#### PAGE EXCERPT


    How many stars must that be? Thousands? Millions? I see a dipper, no, two dippers, in the north. A scorpion in the south. A large right triangle of three bright stars in the north. A swan. A staircase. An eagle. A lyre. Shapes, constellations, asterisms, which I have yet to see in my life, now present their beautiful light to me. 


    No clouds in the distance! No signs of an end to this light! No imminent reversion back to blindness!    


    I am loosened from my shackles, and I am free! I once languished on this very step, burning in an invisible valley of despair, unable to move, unable to breathe, the sweet fruit of freedom tasteless in my mouth. I now stand, jump, simmering with euphoria, moving freely throughout the road, the forest, and the plain, the spirits of freedom and life proliferating in my heart. I progress now with a torrent of bliss, traversing the bends of the great road, leaving behind me the bridge and the river and the valley, the forests and the yellow lines and the bluffs. I linger, vagrantly, along the road, searching, again, for the everlasting, magnificent touch of another human, collapsing the barrier to the prison of the dark. O’ stars, eviscerators of the eviscerating hood of darkness, remain above me, let your light flow through my blood, promulgate it to the very corners of my toes, spread it to the deepest nuclei of my brain and my heart; O’ light, bring your golden language to every atom, every unit of flesh in my small body!

########

List every shape that the speaker in the night-sky passage names seeing among the stars. The records that come after the text have no connection to it.

#### EXTRACTED ENTRIES

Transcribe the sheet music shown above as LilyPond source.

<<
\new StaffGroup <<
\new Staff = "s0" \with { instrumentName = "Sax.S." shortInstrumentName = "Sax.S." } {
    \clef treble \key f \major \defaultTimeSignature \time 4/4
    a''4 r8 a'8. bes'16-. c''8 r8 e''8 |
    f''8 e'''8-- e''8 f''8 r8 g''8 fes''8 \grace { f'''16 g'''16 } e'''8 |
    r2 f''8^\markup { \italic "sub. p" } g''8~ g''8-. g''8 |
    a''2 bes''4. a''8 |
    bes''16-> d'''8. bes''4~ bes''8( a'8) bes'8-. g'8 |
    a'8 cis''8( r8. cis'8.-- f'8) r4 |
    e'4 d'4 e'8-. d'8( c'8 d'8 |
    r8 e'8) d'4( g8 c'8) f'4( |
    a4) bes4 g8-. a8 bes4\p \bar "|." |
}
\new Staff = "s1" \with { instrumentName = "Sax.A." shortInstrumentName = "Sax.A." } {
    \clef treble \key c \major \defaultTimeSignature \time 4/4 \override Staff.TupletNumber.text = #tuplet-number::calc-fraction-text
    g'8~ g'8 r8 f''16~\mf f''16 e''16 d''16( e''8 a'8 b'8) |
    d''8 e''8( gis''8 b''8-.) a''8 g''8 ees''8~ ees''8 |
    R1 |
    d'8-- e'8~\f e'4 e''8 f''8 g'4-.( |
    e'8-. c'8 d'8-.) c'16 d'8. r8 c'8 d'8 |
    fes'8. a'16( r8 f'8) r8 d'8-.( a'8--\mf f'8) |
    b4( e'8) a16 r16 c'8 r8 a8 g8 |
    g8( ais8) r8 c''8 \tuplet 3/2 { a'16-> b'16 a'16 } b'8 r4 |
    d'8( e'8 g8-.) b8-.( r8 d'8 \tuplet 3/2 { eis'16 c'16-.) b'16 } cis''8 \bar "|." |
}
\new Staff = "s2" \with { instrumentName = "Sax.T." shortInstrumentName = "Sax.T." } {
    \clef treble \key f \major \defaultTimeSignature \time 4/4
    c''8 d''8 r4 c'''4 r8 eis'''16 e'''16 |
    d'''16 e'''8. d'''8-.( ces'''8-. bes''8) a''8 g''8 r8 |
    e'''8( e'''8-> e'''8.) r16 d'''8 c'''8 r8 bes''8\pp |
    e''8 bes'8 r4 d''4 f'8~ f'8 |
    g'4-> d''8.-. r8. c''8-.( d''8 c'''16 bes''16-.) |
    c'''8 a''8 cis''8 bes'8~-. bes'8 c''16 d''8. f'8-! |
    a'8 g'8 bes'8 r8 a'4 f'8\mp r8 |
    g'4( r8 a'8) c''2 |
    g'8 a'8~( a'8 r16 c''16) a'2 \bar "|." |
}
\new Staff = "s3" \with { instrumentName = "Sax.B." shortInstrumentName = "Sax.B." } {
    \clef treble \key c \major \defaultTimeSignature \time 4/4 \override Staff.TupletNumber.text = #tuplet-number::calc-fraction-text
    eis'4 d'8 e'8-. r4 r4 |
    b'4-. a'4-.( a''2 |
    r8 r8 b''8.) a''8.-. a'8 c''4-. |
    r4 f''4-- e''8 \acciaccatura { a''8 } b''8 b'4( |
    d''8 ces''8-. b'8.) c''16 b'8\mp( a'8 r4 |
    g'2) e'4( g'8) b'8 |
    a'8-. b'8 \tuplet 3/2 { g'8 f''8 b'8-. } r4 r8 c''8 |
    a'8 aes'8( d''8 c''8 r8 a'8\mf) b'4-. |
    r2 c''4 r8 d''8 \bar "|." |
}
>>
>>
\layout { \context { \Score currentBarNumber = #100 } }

########

EXPECTED ANSWER:
- Dippers (two, in the north)
- A scorpion (in the south)
- A large right triangle of three bright stars (in the north)
- A swan
- A staircase
- An eagle
- A lyre